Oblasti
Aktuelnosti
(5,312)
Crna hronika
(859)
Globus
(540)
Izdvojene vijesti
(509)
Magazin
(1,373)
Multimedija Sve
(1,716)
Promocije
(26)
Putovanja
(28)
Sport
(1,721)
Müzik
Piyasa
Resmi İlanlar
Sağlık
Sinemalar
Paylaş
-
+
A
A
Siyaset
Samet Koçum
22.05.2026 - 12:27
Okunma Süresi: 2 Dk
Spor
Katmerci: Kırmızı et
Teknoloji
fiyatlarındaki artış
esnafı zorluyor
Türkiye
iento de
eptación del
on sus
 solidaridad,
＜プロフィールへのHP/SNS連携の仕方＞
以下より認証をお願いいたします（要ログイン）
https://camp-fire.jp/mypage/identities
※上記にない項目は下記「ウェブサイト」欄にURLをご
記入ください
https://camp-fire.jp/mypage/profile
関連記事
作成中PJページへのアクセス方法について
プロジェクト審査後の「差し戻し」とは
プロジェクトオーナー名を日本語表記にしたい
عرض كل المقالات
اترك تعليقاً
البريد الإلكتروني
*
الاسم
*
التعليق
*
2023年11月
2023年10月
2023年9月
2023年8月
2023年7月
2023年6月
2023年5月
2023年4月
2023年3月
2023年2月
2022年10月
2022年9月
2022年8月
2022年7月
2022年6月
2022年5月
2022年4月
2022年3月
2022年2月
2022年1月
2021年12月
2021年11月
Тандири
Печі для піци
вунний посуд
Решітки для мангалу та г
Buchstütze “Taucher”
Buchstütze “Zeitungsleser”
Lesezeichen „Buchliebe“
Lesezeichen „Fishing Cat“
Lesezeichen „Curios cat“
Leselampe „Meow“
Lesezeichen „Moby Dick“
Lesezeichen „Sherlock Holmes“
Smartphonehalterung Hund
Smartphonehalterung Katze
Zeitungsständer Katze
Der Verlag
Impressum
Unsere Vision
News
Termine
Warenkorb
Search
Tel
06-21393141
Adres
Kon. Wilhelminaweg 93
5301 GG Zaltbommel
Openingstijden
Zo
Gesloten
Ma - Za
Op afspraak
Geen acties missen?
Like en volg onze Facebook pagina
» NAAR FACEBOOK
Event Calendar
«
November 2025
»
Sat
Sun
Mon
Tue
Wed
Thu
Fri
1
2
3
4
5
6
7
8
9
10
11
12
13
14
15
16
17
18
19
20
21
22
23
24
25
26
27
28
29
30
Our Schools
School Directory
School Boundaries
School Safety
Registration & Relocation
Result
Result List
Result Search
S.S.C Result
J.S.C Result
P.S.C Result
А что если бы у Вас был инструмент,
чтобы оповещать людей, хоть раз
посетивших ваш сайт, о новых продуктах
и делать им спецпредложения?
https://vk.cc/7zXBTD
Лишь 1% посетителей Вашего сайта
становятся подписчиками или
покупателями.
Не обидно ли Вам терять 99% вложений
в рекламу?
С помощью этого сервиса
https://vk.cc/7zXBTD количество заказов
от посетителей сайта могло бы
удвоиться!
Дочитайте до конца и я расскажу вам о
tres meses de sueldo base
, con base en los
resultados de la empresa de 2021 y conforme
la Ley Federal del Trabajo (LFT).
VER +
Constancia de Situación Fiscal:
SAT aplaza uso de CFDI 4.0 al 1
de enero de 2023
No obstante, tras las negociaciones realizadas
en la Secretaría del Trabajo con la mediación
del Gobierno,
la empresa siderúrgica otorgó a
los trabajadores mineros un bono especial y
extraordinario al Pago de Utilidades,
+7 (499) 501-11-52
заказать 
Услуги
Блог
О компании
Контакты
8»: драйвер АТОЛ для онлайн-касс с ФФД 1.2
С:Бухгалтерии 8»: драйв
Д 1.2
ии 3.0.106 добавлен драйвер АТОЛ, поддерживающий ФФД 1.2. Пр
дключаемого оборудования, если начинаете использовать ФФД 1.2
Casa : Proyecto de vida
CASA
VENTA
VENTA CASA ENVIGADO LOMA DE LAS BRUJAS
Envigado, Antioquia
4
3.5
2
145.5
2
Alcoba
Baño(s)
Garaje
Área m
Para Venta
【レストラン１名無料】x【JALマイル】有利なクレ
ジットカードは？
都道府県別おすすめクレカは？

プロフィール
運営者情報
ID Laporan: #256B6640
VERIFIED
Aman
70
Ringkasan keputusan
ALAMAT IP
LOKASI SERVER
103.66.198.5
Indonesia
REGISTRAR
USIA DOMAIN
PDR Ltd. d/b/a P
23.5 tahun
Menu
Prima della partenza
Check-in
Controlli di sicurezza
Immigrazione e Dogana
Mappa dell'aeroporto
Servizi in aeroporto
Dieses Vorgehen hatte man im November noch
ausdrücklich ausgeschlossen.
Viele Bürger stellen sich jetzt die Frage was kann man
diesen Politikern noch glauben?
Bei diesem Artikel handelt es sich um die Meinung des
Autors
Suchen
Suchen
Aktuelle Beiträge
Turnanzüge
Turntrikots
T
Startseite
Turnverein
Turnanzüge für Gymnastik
══════
- **Exercise prompt**
Lines from the records above that hold "noch" are the ones to list.

- **Result**
Dieses Vorgehen hatte man im November noch
diesen Politikern noch glauben?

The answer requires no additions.